Arduino sketch for ATtiny85 or similar to be used in a coffee roasting controller board.

The design uses an ATtiny85 (see sketch for pinouts), MAX6675 temperature amplifier and type K thermocouple, 74HC165 shift register for interfacing with a Hitatchi compatible LCD in 4-bit mode.

The controller board manages timing, heater (via relay) and fan speed (~20V PWM) of a modified hot-air popcorn maker to roast small quantities of beans (40-100g).

When the tinyroaster is powered on (SW1), the user is presented with three modes: Manual, Temperature, Profile. Manual mode lets the user control the fan speed with the pot and the heater with the heater override switch (SW2).

In Temperature mode, the user first chooses the fan speed (70, 80, 90 or 100% duty cycle), and then controls the temperature with the pot (range is set from 0-280C).

In Profile mode, the user can choose from one of the pre-programmed profiles. Currently those are Light, City, City+, Vienna, French. The roast then begins and progresses until the end, at which point the beans are cooled to around 50C and the roast is stopped.

If a roast fails or stops prematurely, leaving the beans in the hot chamber can be dangerous. An emergency mode is therefor accessible by turning the pot all the way to the right and resetting the tinyroaster with the power switch (SW1). In this mode the fan is at 100% duty cycle and the heater is disabled, quickly cooling the chamber.

In order to control the heater and fan independently, the fan must be decoupled from the heater. How you do this depends on the brand/model. There are lots of resources online already for how to do this, such as http://www.instructables.com/id/Build-a-Controllable-Coffee-Roaster-from-an-Air-Po/ and https://ineedcoffee.com/poplite-coffee-roaster/

The parts were mostly what I had lying around, which explains why some bizarre design decisions were made.

A programmer header dangles out of the case so that I can connect a Bus Pirate and flash new software and roasting profiles using the Arduino IDE.

The ATtiny85 only has 5 I/O pins available, 6 if you can hold reset (pin 1) high enough while doing something useful with it. The 40k and 10k resistors do this, and allow us to read the potentiometer connected to this pin. This pot is the only user input, so it controls the fan speed, temperature, menu system, depending on what mode we're in.

The LCD uses a 74HC164 shift register, which needs 2 pins (data, clock). The MAX6675 thermocouple IC needs three pins (/cs, clock, data). Heater relay one pin, fan PWM one pin. To get around the shortage I share pins between the shift register and MAX6675. This mostly works well, with some caveats.
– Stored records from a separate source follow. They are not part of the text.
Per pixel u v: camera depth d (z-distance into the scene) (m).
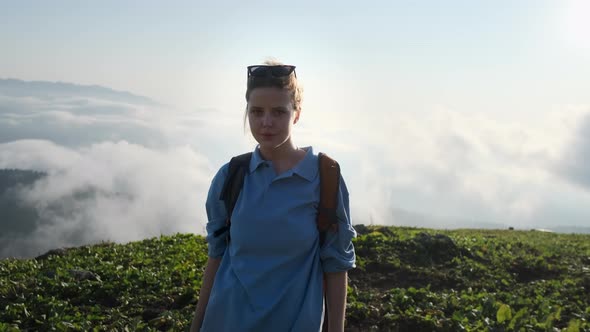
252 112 2.96
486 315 7.64
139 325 6.82
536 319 7.70
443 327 7.15
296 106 2.99
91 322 6.98
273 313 2.83
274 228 2.86
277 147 2.99
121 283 8.67
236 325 2.85
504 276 11.06
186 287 8.41
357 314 7.52
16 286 8.37
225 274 2.99
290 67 2.95
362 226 14.36
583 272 11.73
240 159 3.07
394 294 8.48
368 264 10.98
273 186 2.94
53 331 6.69
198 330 3.15
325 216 2.95
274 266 2.86
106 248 13.07
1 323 6.59
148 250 12.66
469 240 14.98
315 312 2.87
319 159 3.02
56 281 8.58
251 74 2.96
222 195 3.02
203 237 14.55
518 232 28.28
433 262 11.52
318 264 2.98
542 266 11.97
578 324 7.46
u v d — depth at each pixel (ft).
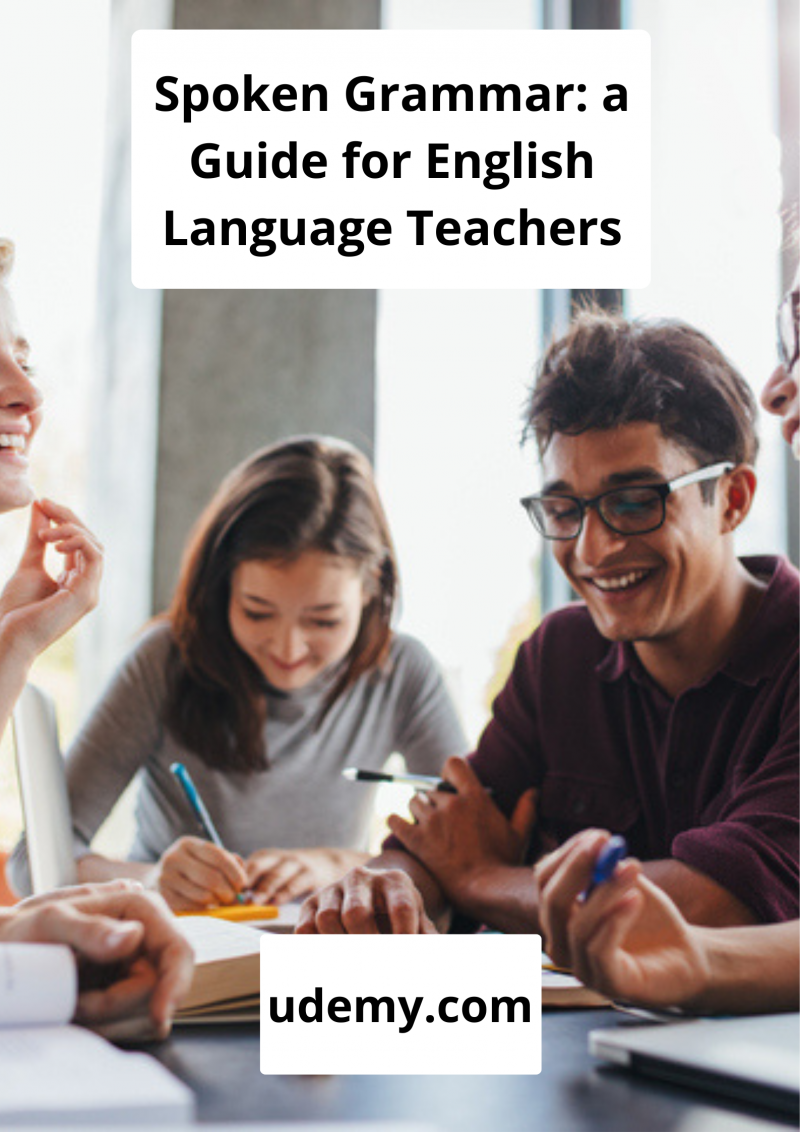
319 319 10.51
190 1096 2.05
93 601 5.30
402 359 10.18
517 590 9.73
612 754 5.39
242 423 10.41
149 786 7.54
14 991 2.65
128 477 10.45
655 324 5.15
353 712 7.67
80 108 10.39
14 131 10.13
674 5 9.24
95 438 10.43
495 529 9.71
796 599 5.05
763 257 8.38
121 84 10.40
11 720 5.47
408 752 7.85
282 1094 2.44
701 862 4.25
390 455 10.14
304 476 7.23
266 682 7.41
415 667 7.84
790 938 3.31
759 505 8.36
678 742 5.09
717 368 5.10
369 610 7.50
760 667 4.95
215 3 10.39
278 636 7.17
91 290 10.42
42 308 10.23
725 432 5.05
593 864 2.82
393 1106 2.35
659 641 5.09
The LCD update code in the Arduino sketch needs a few hacks to make it run without corruption. I arrived at this mostly by trial and error. This could all be easily solved by using an Arduino compatible microcontroller with more I/O pins.
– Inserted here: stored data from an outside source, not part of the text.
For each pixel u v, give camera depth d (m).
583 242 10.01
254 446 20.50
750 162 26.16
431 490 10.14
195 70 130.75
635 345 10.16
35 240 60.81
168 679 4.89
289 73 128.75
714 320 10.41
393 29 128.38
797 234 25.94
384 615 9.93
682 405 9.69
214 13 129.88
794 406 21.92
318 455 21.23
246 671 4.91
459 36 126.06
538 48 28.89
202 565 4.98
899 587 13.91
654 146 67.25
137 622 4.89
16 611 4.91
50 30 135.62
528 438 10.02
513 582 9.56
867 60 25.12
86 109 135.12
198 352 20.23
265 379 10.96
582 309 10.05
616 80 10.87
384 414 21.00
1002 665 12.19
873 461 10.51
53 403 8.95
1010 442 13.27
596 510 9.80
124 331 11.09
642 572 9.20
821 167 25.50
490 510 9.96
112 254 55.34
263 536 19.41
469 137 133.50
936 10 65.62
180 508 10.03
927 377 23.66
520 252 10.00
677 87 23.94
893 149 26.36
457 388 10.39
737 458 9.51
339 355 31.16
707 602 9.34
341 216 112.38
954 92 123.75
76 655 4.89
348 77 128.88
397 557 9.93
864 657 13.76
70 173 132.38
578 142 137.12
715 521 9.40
Combining mains electricity, ~20V DC PWM and a poorly organised mess of wires inside a box is a recipe for radio frequency interference. Early versions had issues with LCD corruption and random ATtiny resets, but these appear to be solved by the installation of ferrite beads on data lines, on the fan PWM, and better organising and separating bunches of wires. I'm no expert on the subject so if you happen to spot other potential sources please let me know.